Le végétal hocha pensivement la tête :

— Je parie même que tu ignores tout de l’endroit où tu es !

— C’est vrai, je n’en ai aucune idée. Pour l’instant, mes connaissances se réduisent à ce que me soufflent mes lecteurs.

— Tu en as beaucoup ?

— Je n’en sais rien. Par flashes, j’ai seulement entrevu un type assez vieux. Il semblait ne pouvoir déchiffrer mes premières pages qu’en cachette.

— Ce n’est pas très bon. Si ça se trouve, tu n’as pas encore franchi la barrière de la censure.

— Il suffit que mon histoire circule sous le manteau… La preuve, je suis bien vivante.

— Oui, mais tu restes à la merci de la moindre défaillance technique. Les réalisateurs moléculaires qu’utilisent les clandestins sont loin d’être fiables. Tu risques de te désintégrer d’un instant à l’autre !

— C’est gentil de me remonter le moral !

— Je t’en prie, ma jolie !

Le végétal regarda autour de lui, fixant avec attention la ligne d’horizon.

— On ferait mieux de ne pas s’attarder, avec tout ce qui circule dans la savane. Suis-moi, je vais te trouver un abri.

La créature verte se mit à courir. Amnessiah lui emboîta tranquillement le pas. Une seule de ses enjambées en valait au moins dix pour le gnome. À ce train, il leur fallut un petit moment — du genre 00:22 — pour atteindre l’extrémité nord de la plaine herbeuse où ils s’étaient rencontrés. La jeune femme vit peu à peu grossir au loin une longue ligne sombre.
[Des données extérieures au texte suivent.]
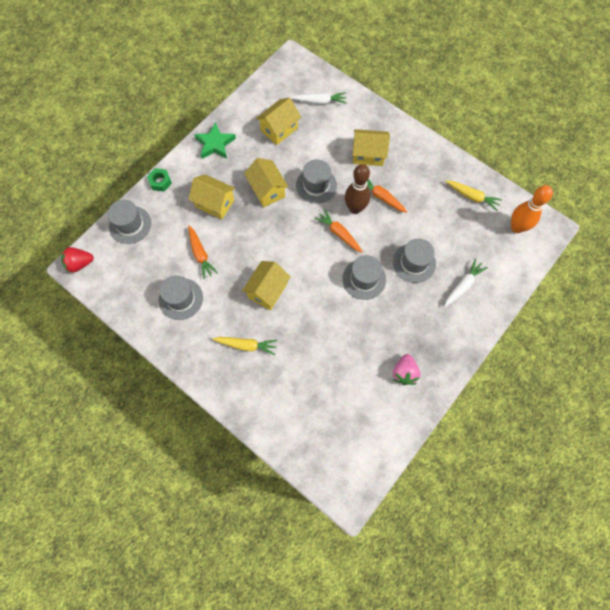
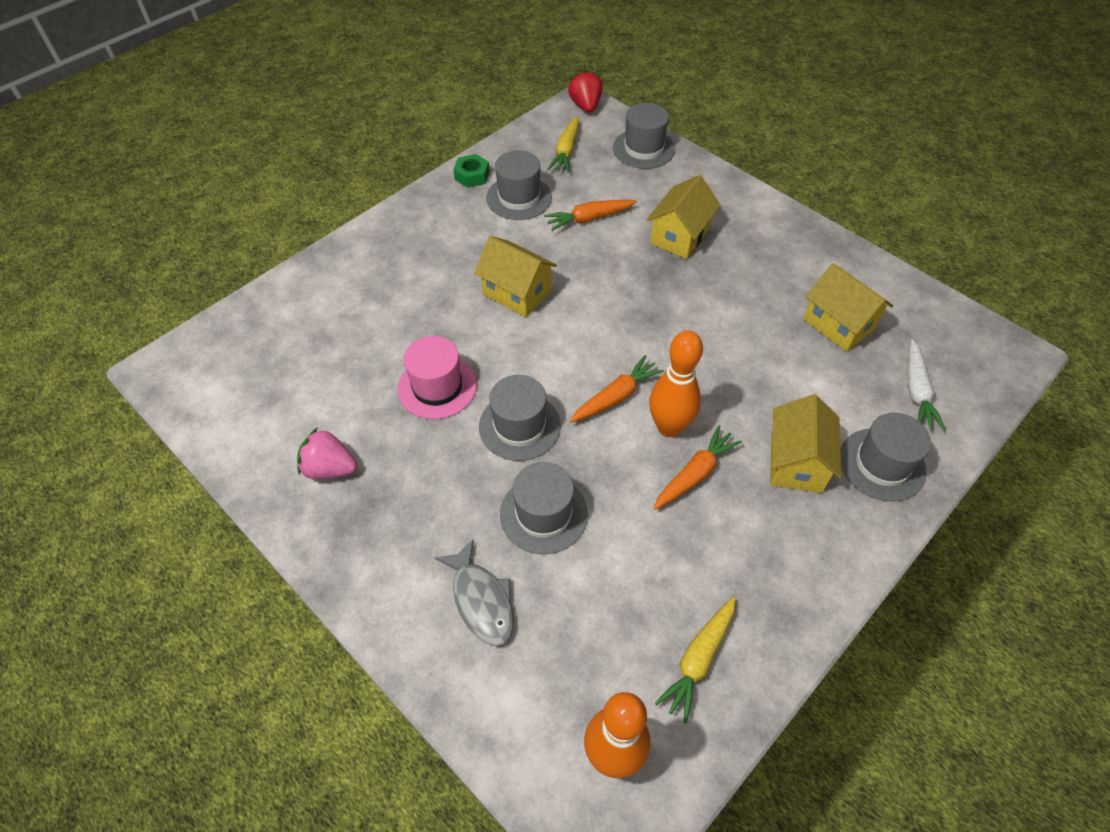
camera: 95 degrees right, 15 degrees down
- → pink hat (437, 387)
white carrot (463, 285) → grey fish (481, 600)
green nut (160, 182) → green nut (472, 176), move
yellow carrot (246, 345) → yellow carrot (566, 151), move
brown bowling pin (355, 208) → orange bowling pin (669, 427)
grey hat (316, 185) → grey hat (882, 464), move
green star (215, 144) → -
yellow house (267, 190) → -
Puis une véritable muraille végétale se dressa devant elle : des troncs massifs plantés en rangs serrés et coiffés d’un feuillage épais, presque noir, avec des reflets roses.

— La forêt de Twinkx, lança solennellement son guide en s’appuyant contre une souche à demi calcinée.

Amnessiah n’eut pas le temps de réagir. Quelque chose venait de la soulever avec une force inouïe. Sans s’en rendre compte, elle avait mis le pied sur un assemblage de planches disjointes qui la conduisait à présent elle ne savait où. Elle interrogea du regard son compagnon d’infortune, mais celui-ci fixait la cime des arbres, un large sourire aux lèvres. Alors, elle prit appui sur ses jambes et attendit patiemment l’arrêt du mécanisme.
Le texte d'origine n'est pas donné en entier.